● About this exercise: Below is some data. Retype exactly the lines starting at the one with "The hypothesis was" and ending at the one with "## Experiment Design".

─── Records for processing ───

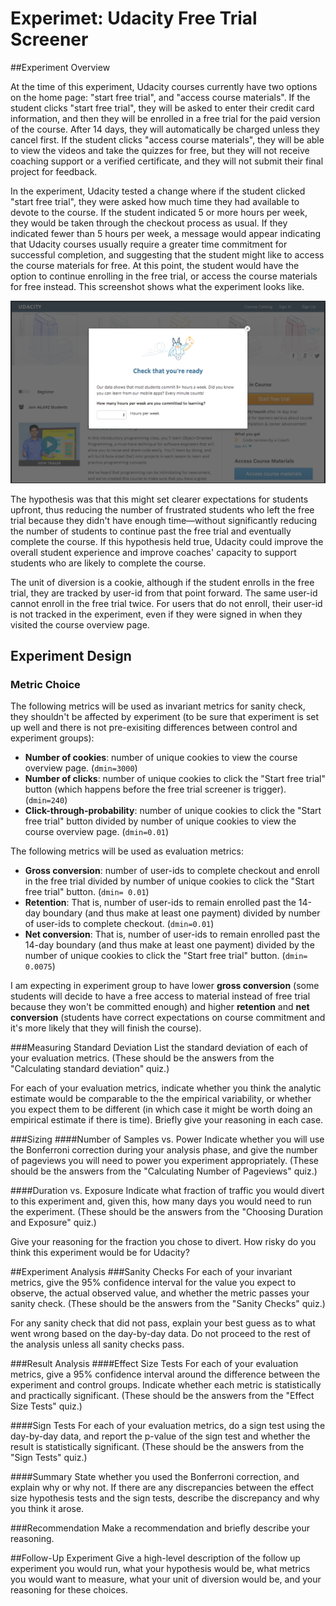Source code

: # Experimet: Udacity Free Trial Screener
##Experiment Overview

At the time of this experiment, Udacity courses currently have two options on the home page: "start free trial", and "access course materials". If the student clicks "start free trial", they will be asked to enter their credit card information, and then they will be enrolled in a free trial for the paid version of the course. After 14 days, they will automatically be charged unless they cancel first. If the student clicks "access course materials", they will be able to view the videos and take the quizzes for free, but they will not receive coaching support or a verified certificate, and they will not submit their final project for feedback.

In the experiment, Udacity tested a change where if the student clicked "start free trial", they were asked how much time they had available to devote to the course. If the student indicated 5 or more hours per week, they would be taken through the checkout process as usual. If they indicated fewer than 5 hours per week, a message would appear indicating that Udacity courses usually require a greater time commitment for successful completion, and suggesting that the student might like to access the course materials for free. At this point, the student would have the option to continue enrolling in the free trial, or access the course materials for free instead. This screenshot shows what the experiment looks like.

![alt text][logo]

[logo]: https://github.com/miptgirl/abtesting/blob/master/data/experiment_screen.png "Experiment screenshot"

The hypothesis was that this might set clearer expectations for students upfront, thus reducing the number of frustrated students who left the free trial because they didn't have enough time—without significantly reducing the number of students to continue past the free trial and eventually complete the course. If this hypothesis held true, Udacity could improve the overall student experience and improve coaches' capacity to support students who are likely to complete the course.

The unit of diversion is a cookie, although if the student enrolls in the free trial, they are tracked by user-id from that point forward. The same user-id cannot enroll in the free trial twice. For users that do not enroll, their user-id is not tracked in the experiment, even if they were signed in when they visited the course overview page.

## Experiment Design
### Metric Choice
The following metrics will be used as invariant metrics for sanity check, they shouldn't be affected by experiment (to be sure that experiment is set up well and there is not pre-exisiting differences between control and experiment groups):
  * __Number of cookies__: number of unique cookies to view the course overview page. (`dmin=3000`)
  * __Number of clicks__: number of unique cookies to click the "Start free trial" button (which happens before the free trial screener is trigger). (`dmin=240`)
  *  __Click-through-probability__: number of unique cookies to click the "Start free trial" button divided by number of unique cookies to view the course overview page. (`dmin=0.01`)

The following metrics will be used as evaluation metrics:
  *  __Gross conversion__: number of user-ids to complete checkout and enroll in the free trial divided by number of unique cookies to click the "Start free trial" button. (`dmin= 0.01`)
  *  __Retention__: That is, number of user-ids to remain enrolled past the 14-day boundary (and thus make at least one payment) divided by number of user-ids to complete checkout. (`dmin=0.01`)
  *  __Net conversion__: That is, number of user-ids to remain enrolled past the 14-day boundary (and thus make at least one payment) divided by the number of unique cookies to click the "Start free trial" button. (`dmin= 0.0075`)

I am expecting in experiment group to have lower __gross conversion__ (some students will decide to have a free access to material instead of free trial because they won't be committed enough) and higher __retention__ and __net conversion__ (students have correct expectations on course commitment and it's more likely that they will finish the course).

###Measuring Standard Deviation
List the standard deviation of each of your evaluation metrics. (These should be the answers from the "Calculating standard deviation" quiz.)

For each of your evaluation metrics, indicate whether you think the analytic estimate would be comparable to the the empirical variability, or whether you expect them to be different (in which case it might be worth doing an empirical estimate if there is time). Briefly give your reasoning in each case.

###Sizing
####Number of Samples vs. Power
Indicate whether you will use the Bonferroni correction during your analysis phase, and give the number of pageviews you will need to power you experiment appropriately. (These should be the answers from the "Calculating Number of Pageviews" quiz.)

####Duration vs. Exposure
Indicate what fraction of traffic you would divert to this experiment and, given this, how many days you would need to run the experiment. (These should be the answers from the "Choosing Duration and Exposure" quiz.)

Give your reasoning for the fraction you chose to divert. How risky do you think this experiment would be for Udacity?

##Experiment Analysis
###Sanity Checks
For each of your invariant metrics, give the 95% confidence interval for the value you expect to observe, the actual observed value, and whether the metric passes your sanity check. (These should be the answers from the "Sanity Checks" quiz.)

For any sanity check that did not pass, explain your best guess as to what went wrong based on the day-by-day data. Do not proceed to the rest of the analysis unless all sanity checks pass.

###Result Analysis
####Effect Size Tests
For each of your evaluation metrics, give a 95% confidence interval around the difference between the experiment and control groups. Indicate whether each metric is statistically and practically significant. (These should be the answers from the "Effect Size Tests" quiz.)

####Sign Tests
For each of your evaluation metrics, do a sign test using the day-by-day data, and report the p-value of the sign test and whether the result is statistically significant. (These should be the answers from the "Sign Tests" quiz.)

####Summary
State whether you used the Bonferroni correction, and explain why or why not. If there are any discrepancies between the effect size hypothesis tests and the sign tests, describe the discrepancy and why you think it arose.

###Recommendation
Make a recommendation and briefly describe your reasoning.

##Follow-Up Experiment
Give a high-level description of the follow up experiment you would run, what your hypothesis would be, what metrics you would want to measure, what your unit of diversion would be, and your reasoning for these choices.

───

● Your solution:
The hypothesis was that this might set clearer expectations for students upfront, thus reducing the number of frustrated students who left the free trial because they didn't have enough time—without significantly reducing the number of students to continue past the free trial and eventually complete the course. If this hypothesis held true, Udacity could improve the overall student experience and improve coaches' capacity to support students who are likely to complete the course.

The unit of diversion is a cookie, although if the student enrolls in the free trial, they are tracked by user-id from that point forward. The same user-id cannot enroll in the free trial twice. For users that do not enroll, their user-id is not tracked in the experiment, even if they were signed in when they visited the course overview page.

## Experiment Design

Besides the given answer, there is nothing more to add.